Monday, 8 March 2021

Hotel Cartagena by Simone Buchholz

 


This is the fourth novel in this excellent series and our protagonist, Public Prosecutor Chastity Riley, is celebrating a friend’s birthday with friends and colleagues (all regulars from previous titles) in a hotel bar when twelve heavily armed men pull out guns, and take everyone hostage. Among the hostages is Konrad Hoogsmart, the hotel owner, who is the target of the raid and the reason for the hostage taking.

Hotel Cartagena differs from the previous titles, which were much more police procedurals (albeit Chastity being a prosecutor, but that’s how it works in European legal systems where the prosecution is involved to a greater extent in directing the investigation than in the UK and America where investigations are the preserve of the police). Hotel Cartagena is different in that our protagonist and her colleagues are hostages and thus are much more passive. Instead, they witness all that transpires, and the story is told much more from the lead hostage taker’s point of view, with chapters alternating between the present day hostage crisis (and told from the hostages point of view) and chapters narrating the history of the main hostage taker, and which detail how he became involved and why.

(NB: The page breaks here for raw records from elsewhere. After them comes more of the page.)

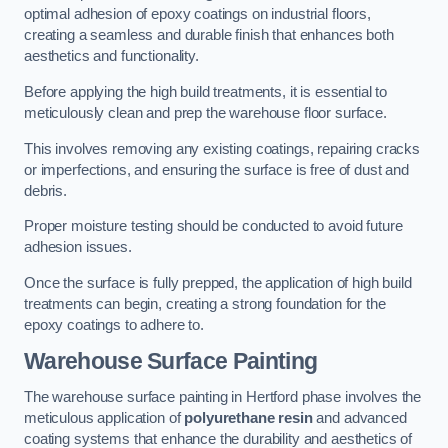
optimal adhesion of epoxy coatings on industrial floors,
creating a seamless and durable finish that enhances both
aesthetics and functionality.
Before applying the high build treatments, it is essential to
meticulously clean and prep the warehouse floor surface.
This involves removing any existing coatings, repairing cracks
or imperfections, and ensuring the surface is free of dust and
debris.
Proper moisture testing should be conducted to avoid future
adhesion issues.
Once the surface is fully prepped, the application of high build
treatments can begin, creating a strong foundation for the
epoxy coatings to adhere to.
Warehouse Surface Painting
The warehouse surface painting in Hertford phase involves the
meticulous application of
polyurethane resin
and advanced
coating systems that enhance the durability and aesthetics of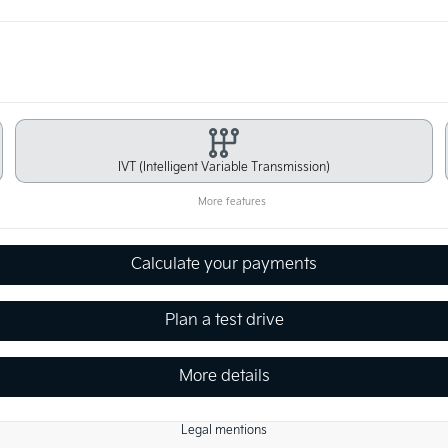
IVT (Intelligent Variable Transmission)
More features
Calculate your payments
Plan a test drive
More details
Legal mentions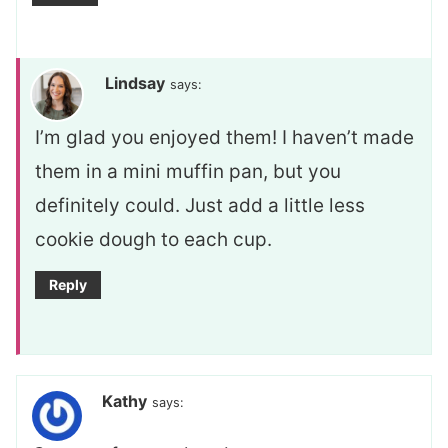
Lindsay
says:
I’m glad you enjoyed them! I haven’t made
them in a mini muffin pan, but you
definitely could. Just add a little less
cookie dough to each cup.
Reply
Kathy
says: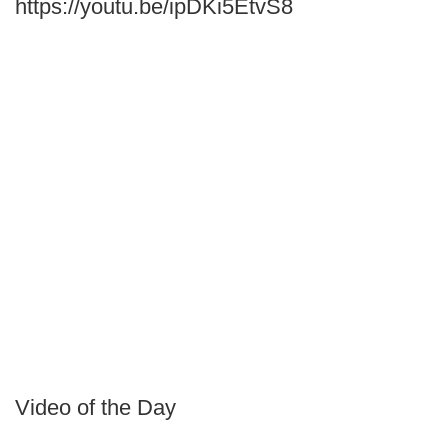
https://youtu.be/ipDKi5EtvS8
Video of the Day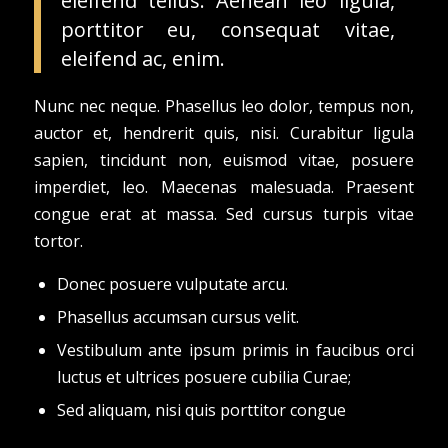
eleifend tellus. Aenean leo ligula,
porttitor eu, consequat vitae,
eleifend ac, enim.
Nunc nec neque. Phasellus leo dolor, tempus non,
auctor et, hendrerit quis, nisi. Curabitur ligula
sapien, tincidunt non, euismod vitae, posuere
imperdiet, leo. Maecenas malesuada. Praesent
congue erat at massa. Sed cursus turpis vitae
tortor.
Donec posuere vulputate arcu.
Phasellus accumsan cursus velit.
Vestibulum ante ipsum primis in faucibus orci
luctus et ultrices posuere cubilia Curae;
Sed aliquam, nisi quis porttitor congue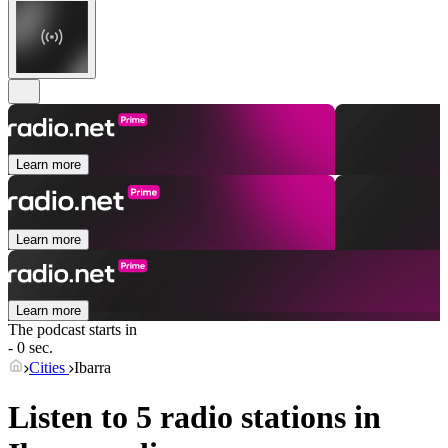
Learn more
Learn more
Learn more
The podcast starts in
- 0 sec.
Cities
Ibarra
Listen to 5 radio stations in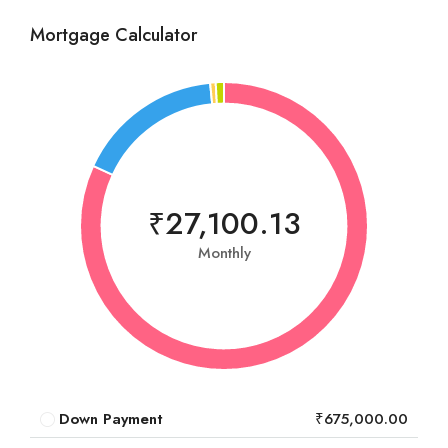
Mortgage Calculator
₹27,100.13
Monthly
Down Payment
₹675,000.00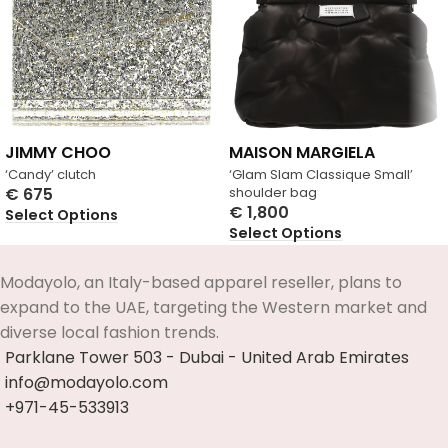
JIMMY CHOO
MAISON MARGIELA
‘Candy’ clutch
‘Glam Slam Classique Small’
€
675
shoulder bag
€
1,800
Select Options
Select Options
Modayolo, an Italy-based apparel reseller, plans to
expand to the UAE, targeting the Western market and
diverse local fashion trends.
Parklane Tower 503 - Dubai - United Arab Emirates
info@modayolo.com
+971-45-533913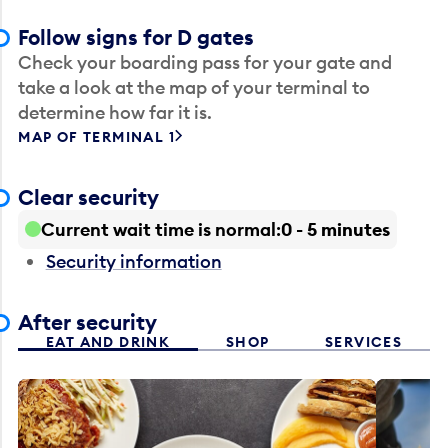
Follow signs for D gates
Check your boarding pass for your gate and
take a look at the map of your terminal to
determine how far it is.
MAP OF TERMINAL 1
Clear security
Current wait time is normal
0 - 5 minutes
Security information
After security
EAT AND DRINK
SHOP
SERVICES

Hotel Cartagena is a short novel, but it moves along at quite a clip and is interesting and engaging. I’ve always loved this series because of my love of the city of Hamburg where the series is set, and one thing I like about the books is how the author brings a different aspect of Hamburg (and indeed Germany) to life in each. Hotel Cartagena is no different and a lot of the action takes place around the famous harbour, with first our hostage taker hitching a ride on a cargo ship to South America and later the hostage crisis occurring in one of the many luxury hotels to overlook the docks.

As with the series as a whole, the author writes this novel in the noir style reminiscent of Raymond Chandler, with Riley’s internal monologue sardonic and wisecracking even when all looks bleak. The narrative zings off the page and brings the tale to life.

Simone Buchholz’s novels are one of my favourite crime series, and this fourth outing doesn’t disappoint. And as with all the titles, I applaud the publisher Orenda for the cover art, because it’s a thing of beauty and does justice to a wonderful book.